BEGIN Dataset entries

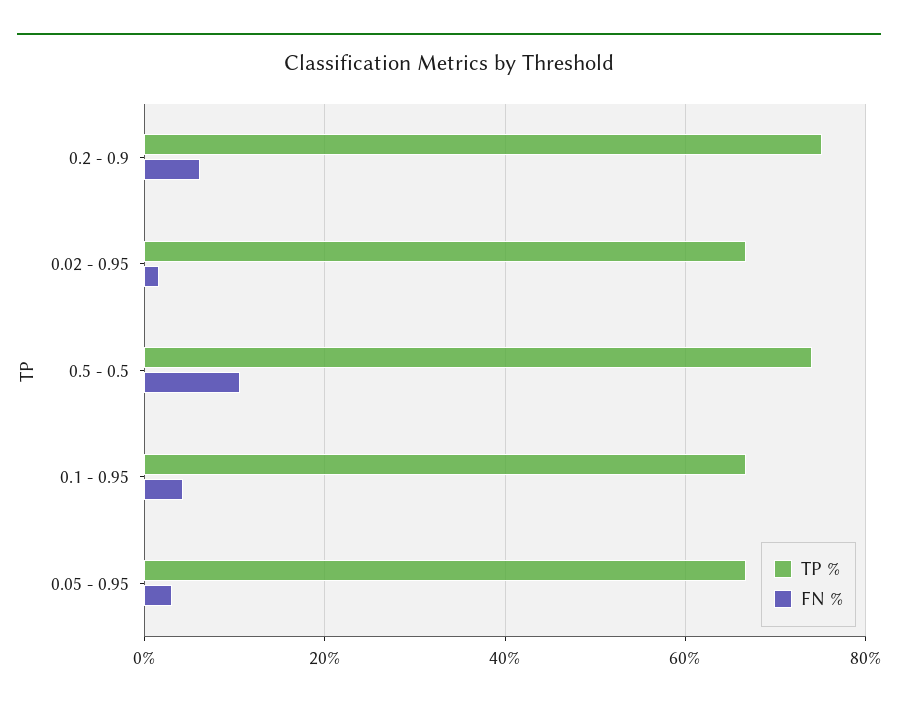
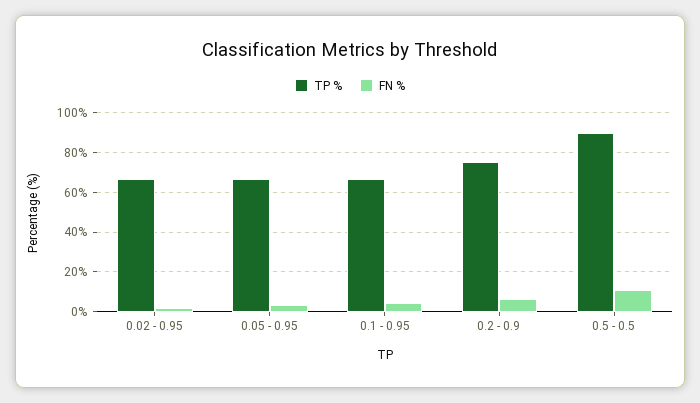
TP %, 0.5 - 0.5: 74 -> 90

END Dataset entries
BEGIN Dataset entries

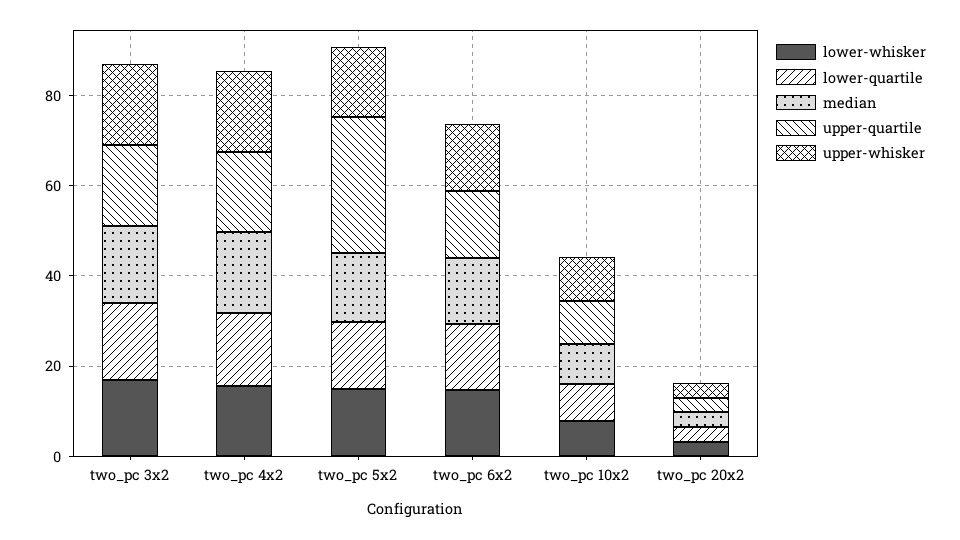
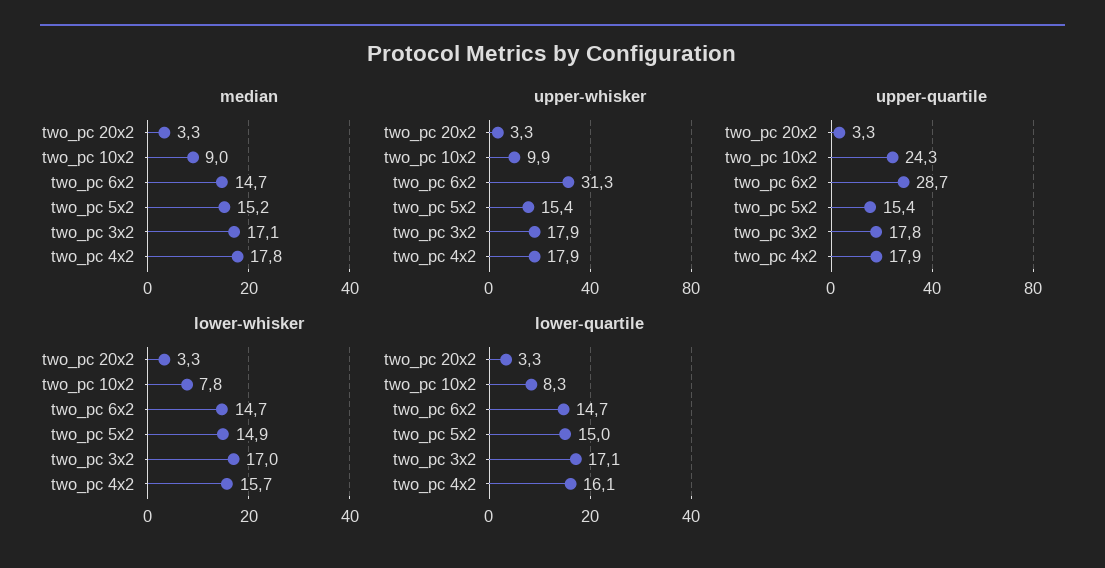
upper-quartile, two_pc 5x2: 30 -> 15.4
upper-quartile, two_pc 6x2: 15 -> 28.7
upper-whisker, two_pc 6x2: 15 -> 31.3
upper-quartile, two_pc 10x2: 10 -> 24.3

END Dataset entries

## What is required
Given the records above, return exactly the lines starting at the line containing "upper-whisker, two_pc 6x2: 15 -> 31.3" and ending at the line containing "upper-quartile, two_pc 10x2: 10 -> 24.3", including both.

## The answer
upper-whisker, two_pc 6x2: 15 -> 31.3
upper-quartile, two_pc 10x2: 10 -> 24.3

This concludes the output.